Die junge Frau wirkte nicht besonders erfreut, und es dauerte einen Augenblick, bis sie endlich aufstand. »Wenn es unbedingt sein muss.«
Gonska nickte Rita Haidrich zu, Emmerich begleitete sie zur Tür und schloss diese rasch. »Das kann doch wohl nicht Ihr Ernst sein«, stieß er hervor. »Ich soll Überstunden machen, um den Hexenjäger für dieses exzentrische Frauenzimmer zu spielen? Ich dachte eigentlich, ich arbeite für ›Leib und Leben‹ und nicht für die Spanische Inquisition.«
»Jetzt machen Sie mir hier kein Drama, Emmerich. Dieses exzentrische Frauenzimmer, wie Sie sie nennen, ist die Tochter von Victor Haidrich. Dem Victor Haidrich. Immobilienmagnat und enger Freund des Polizeipräsidenten. Ich finde ihr Anliegen ja auch ziemlich abstrus, aber ich kann sie nicht einfach wegschicken.«
Emmerich setzte sich wieder und stützte seine Ellenbogen auf die Tischplatte. »Weshalb soll ausgerechnet ich diesen peinlichen Auftrag bekommen? Ich bin ein fähiger Kriminalbeamter. Das wissen Sie genau.« Erst als sich ein warmer metallischer Geschmack in seinem Mund ausbreitete, merkte er, dass er sich die Unterlippe blutig gebissen hatte.
Gonska setzte sich aufrecht hin und seufzte. »Was soll ich denn Ihrer Meinung nach machen?

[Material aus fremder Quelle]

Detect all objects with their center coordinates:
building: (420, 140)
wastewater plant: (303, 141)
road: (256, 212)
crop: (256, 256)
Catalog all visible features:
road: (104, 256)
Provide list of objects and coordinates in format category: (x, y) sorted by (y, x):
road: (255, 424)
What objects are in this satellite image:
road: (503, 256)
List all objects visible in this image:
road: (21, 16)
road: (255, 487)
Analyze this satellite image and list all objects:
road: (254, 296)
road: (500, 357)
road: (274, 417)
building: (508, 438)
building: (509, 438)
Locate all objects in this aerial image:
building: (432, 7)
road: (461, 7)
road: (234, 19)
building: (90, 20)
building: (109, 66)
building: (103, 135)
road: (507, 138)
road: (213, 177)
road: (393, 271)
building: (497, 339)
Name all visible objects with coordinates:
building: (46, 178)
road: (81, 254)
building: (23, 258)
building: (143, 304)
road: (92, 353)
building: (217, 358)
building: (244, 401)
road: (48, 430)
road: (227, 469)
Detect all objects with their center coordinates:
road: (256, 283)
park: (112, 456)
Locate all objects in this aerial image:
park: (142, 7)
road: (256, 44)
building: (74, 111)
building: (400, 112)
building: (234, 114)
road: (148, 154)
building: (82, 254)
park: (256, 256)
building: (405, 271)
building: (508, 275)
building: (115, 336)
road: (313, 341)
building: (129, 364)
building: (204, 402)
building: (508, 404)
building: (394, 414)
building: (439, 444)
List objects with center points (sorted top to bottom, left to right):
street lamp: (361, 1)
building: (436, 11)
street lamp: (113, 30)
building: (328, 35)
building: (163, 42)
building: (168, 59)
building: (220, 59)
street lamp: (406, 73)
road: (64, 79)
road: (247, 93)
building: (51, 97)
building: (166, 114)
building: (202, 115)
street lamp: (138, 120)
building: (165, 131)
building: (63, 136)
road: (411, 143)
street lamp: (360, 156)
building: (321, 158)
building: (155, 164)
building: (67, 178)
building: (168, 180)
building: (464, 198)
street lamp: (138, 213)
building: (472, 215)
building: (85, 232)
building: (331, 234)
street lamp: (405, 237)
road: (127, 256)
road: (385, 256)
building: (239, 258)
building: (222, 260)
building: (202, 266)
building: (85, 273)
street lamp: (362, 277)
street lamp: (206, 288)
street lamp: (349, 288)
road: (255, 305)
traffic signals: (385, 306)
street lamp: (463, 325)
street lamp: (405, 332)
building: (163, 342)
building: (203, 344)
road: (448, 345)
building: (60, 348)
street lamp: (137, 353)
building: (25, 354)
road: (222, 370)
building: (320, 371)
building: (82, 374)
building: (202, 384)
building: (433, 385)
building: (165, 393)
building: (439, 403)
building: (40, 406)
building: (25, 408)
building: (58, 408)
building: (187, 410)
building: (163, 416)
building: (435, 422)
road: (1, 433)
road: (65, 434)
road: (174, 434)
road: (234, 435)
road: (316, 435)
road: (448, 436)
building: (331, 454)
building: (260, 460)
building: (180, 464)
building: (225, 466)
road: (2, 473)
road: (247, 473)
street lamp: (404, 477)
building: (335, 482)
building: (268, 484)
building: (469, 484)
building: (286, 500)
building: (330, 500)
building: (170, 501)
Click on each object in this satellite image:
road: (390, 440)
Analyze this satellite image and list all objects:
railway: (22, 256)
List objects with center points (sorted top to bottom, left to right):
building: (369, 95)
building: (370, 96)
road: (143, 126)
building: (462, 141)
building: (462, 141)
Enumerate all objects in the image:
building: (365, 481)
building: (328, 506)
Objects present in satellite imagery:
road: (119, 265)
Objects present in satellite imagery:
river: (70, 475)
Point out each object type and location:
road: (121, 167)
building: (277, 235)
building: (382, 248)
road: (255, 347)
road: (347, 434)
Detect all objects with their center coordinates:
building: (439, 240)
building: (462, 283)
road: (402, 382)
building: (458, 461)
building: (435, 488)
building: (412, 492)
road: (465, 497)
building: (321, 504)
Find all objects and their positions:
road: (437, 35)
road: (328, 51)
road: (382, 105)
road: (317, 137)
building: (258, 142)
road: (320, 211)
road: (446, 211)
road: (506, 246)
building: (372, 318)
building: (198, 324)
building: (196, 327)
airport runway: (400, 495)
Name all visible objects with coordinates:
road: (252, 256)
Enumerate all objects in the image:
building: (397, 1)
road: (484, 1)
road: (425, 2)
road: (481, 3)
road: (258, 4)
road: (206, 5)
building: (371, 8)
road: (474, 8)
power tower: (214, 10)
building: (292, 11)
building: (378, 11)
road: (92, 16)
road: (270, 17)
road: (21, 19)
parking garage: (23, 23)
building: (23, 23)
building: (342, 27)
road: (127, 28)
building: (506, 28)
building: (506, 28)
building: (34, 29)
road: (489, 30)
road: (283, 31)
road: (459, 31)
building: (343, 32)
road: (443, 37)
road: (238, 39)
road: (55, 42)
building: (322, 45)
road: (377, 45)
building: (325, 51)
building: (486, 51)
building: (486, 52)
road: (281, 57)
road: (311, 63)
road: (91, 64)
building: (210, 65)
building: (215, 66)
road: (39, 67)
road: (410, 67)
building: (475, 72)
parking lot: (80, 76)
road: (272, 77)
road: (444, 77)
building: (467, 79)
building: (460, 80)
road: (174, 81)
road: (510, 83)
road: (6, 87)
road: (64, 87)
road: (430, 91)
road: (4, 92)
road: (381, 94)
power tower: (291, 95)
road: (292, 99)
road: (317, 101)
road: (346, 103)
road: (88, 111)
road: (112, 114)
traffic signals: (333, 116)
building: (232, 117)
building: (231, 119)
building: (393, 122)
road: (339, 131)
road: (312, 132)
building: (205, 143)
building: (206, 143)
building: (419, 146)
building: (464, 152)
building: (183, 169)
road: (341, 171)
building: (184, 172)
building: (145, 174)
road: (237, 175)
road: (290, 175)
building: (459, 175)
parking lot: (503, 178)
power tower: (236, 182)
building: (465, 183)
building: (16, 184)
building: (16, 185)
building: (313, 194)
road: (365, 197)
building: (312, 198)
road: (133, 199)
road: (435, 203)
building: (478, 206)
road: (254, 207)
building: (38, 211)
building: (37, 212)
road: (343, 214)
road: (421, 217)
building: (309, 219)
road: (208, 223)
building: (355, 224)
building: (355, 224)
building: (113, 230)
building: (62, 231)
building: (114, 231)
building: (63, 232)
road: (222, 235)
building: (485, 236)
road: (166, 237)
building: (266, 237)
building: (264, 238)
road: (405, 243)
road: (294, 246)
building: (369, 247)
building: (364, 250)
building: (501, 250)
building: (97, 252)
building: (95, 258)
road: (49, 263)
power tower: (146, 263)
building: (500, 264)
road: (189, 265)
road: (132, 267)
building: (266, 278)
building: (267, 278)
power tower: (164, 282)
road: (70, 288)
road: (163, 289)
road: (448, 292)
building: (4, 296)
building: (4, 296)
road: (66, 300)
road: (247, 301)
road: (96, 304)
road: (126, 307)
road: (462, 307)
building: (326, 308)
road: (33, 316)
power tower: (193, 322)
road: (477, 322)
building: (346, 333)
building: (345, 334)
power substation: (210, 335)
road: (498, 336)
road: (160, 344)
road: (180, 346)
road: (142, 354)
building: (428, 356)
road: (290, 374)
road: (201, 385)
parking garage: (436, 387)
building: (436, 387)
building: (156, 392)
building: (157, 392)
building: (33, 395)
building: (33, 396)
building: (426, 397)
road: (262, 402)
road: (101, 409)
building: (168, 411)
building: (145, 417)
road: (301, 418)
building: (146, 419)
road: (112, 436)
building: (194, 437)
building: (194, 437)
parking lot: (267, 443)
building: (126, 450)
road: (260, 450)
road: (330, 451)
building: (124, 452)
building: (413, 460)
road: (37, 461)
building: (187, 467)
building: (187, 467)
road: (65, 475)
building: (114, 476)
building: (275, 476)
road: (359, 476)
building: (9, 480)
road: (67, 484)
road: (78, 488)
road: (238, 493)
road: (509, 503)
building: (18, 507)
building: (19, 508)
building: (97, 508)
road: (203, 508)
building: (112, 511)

Der Rest der Abteilung arbeitet an der Sache Fürst, und es ist wichtig, Frau Haidrich zufriedenzustellen. Ihr Vater kann uns große Unannehmlichkeiten bescheren. Reißen Sie sich zusammen, finden Sie die Frau, und gut ist’s. Ich habe wegen der schleppenden Ermittlungen im Mordfall Fürst bereits genug Ärger am Hals.«
Emmerich zog seinen Tabaksbeutel aus der Hosentasche und begann, sich eine Zigarette zu drehen.
Gonska schnaubte, dann sprach er weiter. »Irgendwas wird schon an der Sache dran sein. Finden Sie es einfach heraus, dann haben wir alle Ruhe.«
Emmerich zündete die Zigarette an und nahm einen tiefen Zug. »Na gut. Ich kümmere mich darum, aber unter einer Bedingung: Sollte ich den Fall lösen, möchte ich anschließend inklusive Winter in die Fürst-Ermittlungen einbezogen werden, und zwar nicht als Tippse.«
Gonska kniff die Augen zusammen, was er immer tat, wenn er sich aufregte. »Jetzt werden Sie mir hier nicht frech, Emmerich. Ihre Impertinenz ist absolut unangebracht.« Er beugte sich vor, nahm seinem Gegenüber die Zigarette aus dem Mund, stand auf, öffnete das Fenster und warf sie hinaus. »Aber von mir aus«, sagte er schließlich. »Dafür verlange ich, dass Sie sich in der Gegenwart von Frau Haidrich von Ihrer besten Seite zeigen. Unsere Abteilung hat schließlich einen Ruf zu wahren!«
Emmerich nickte. »Wir haben eine Abmachung?«
Gonska schnaubte erneut. »Ja, und jetzt raus, bevor ich es mir anders überlege.«
Ohne ein weiteres Wort zu verlieren, stand Emmerich auf und öffnete die Tür. »Und dass mir ja keine Beschwerden zu Ohren kommen. Sonst können Sie unsere Übereinkunft gleich wieder vergessen«, war das Letzte, was er hörte, bevor er die Tür hinter sich schloss und zurück an seinen Arbeitsplatz hinkte.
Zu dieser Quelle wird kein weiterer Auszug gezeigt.